The Vulcans were a British cult band from the 1980s. It combined punk, folk and rock and roll, often augmented by humorous lyrics and outrageous dance routines.

Early career
The Vulcans' first live show was at the Irish Club, Elm Grove, Portsmouth in 1979. Sue Vulcan was now on vocals after the original singer, Pete Vulcan, quit just before the debut show. By the early 1980s, the band's sound and image was influenced by Bow Wow Wow and The Clash. Early songs included "There's A Riot Going on in The City", "Brain Cancer" and "Ear Muffs". Gigs at the Bum in the Air Festival and the college circuit followed.

Later career
By 1983, all band members had relocated to Harlesden, and the most successful line-up, Dan Vulcan, Harry Vulcan, Mark Vulcan, Nick Vulcan, Pete Vulcan and Ray Vulcan began busking in London's Covent Garden. They met Eddie Izzard there, who later invited The Vulcans to be the house band on his first television series; and later The Vicious Boys, who commissioned the band to compose and perform the theme for their LWT series, Wake Up London.

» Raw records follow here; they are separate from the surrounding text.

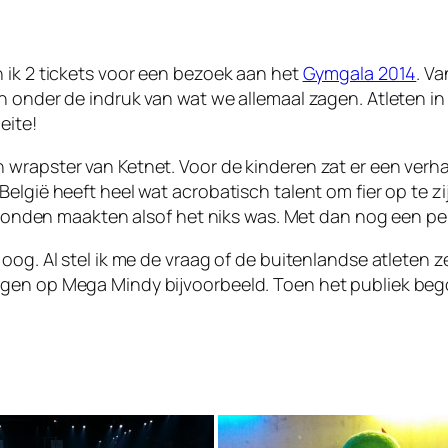
 ik 2 tickets voor een bezoek aan het
Gymgala 2014
. V
n onder de indruk van wat we allemaal zagen. Atleten in
eite!
wrapster van Ketnet. Voor de kinderen zat er een verha
België heeft heel wat acrobatisch talent om fier op te z
seconden maakten alsof het niks was. Met dan nog een pe
 oog. Al stel ik me de vraag of de buitenlandse atleten
en op Mega Mindy bijvoorbeeld. Toen het publiek begon 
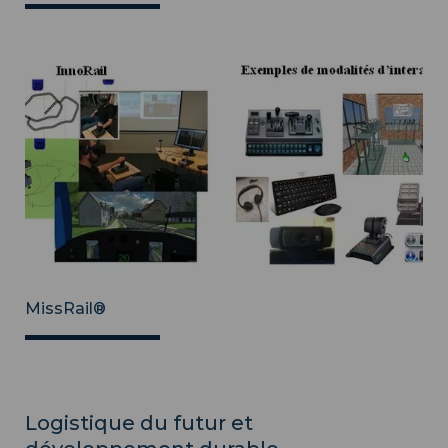
MissRail®
Logistique du futur et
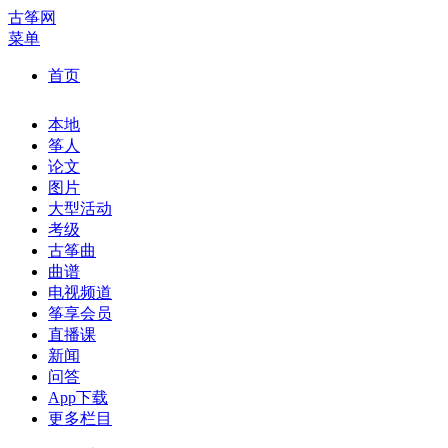
古筝网
菜单
首页
本地
筝人
论文
图片
大型活动
考级
古筝曲
曲谱
电视频道
筝享会员
直播课
新闻
问答
App下载
更多栏目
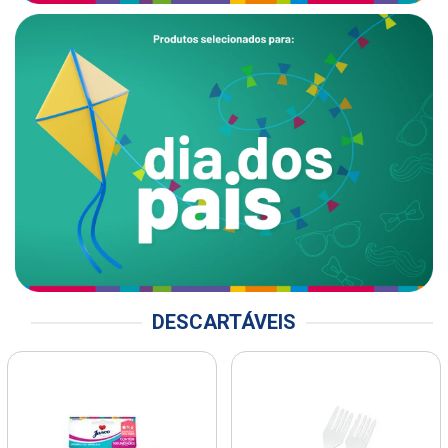
DESCARTÁVEIS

After a successful European tour in 1983, the band unexpectedly split as three members of the band (Vulcans Dan, Mark and Ray) embarked on art college courses. This career detour lasted less than 18 months, by which time the six band members had reformed, and were starring weekly in Izzard's TV show.  Other notable television appearances were on BBC Television's Whicker's World ("Living with Uncle Sam featuring Brits in America") and A Small Problem, starring The Young Ones' Christopher Ryan.

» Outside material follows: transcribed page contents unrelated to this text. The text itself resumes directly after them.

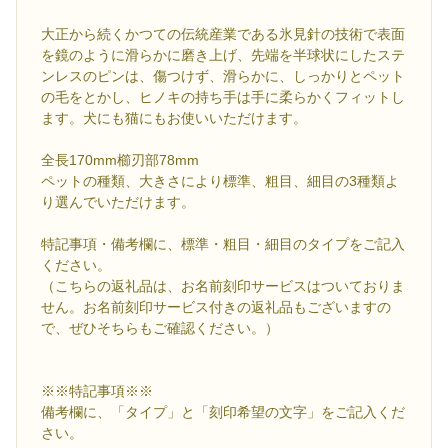
大正から続くかつての伝統産業である氷見針の技術で表面
を鏡のように滑らかに磨き上げ、先端を半球状にしたステ
ンレスのピンは、傷つけず、滑らかに、しっかりとペット
の毛をとかし、ヒノキの持ち手は手に柔らかくフィットし
ます。犬にも猫にもお使いいただけます。
全長170mm櫛刃部78mm
ペットの種類、大きさにより標準、粗目、細目の3種類よ
り選んでいただけます。
特記事項・備考欄に、標準・粗目・細目のタイプをご記入
ください。
（こちらの返礼品は、お名前刻印サービスはついておりま
せん。お名前刻印サービス付きの返礼品もございますの
で、ぜひそちらもご確認ください。）
※※特記事項※※
備考欄に、「タイプ」と「刻印希望の文字」をご記入くだ
さい。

By 1986, and now sharing a squat in Brixton, The Vulcans had become stalwarts on the London gig scene. They performed their best known song, "Hard Hat Zone", an analogous comment on the dangers of living in urban areas. Preoccupations with mental difficulties caused by heavy drinking peppered their lyrics. "Diddle-I", an electric folk piece was produced by the saxophonist, Pete Thomas, and it received regular radio airplay.

In 1987, weighed down by drum machines and synthesisers, the band widened their repertoire to embark on conceptual compositions. They split in January 1989.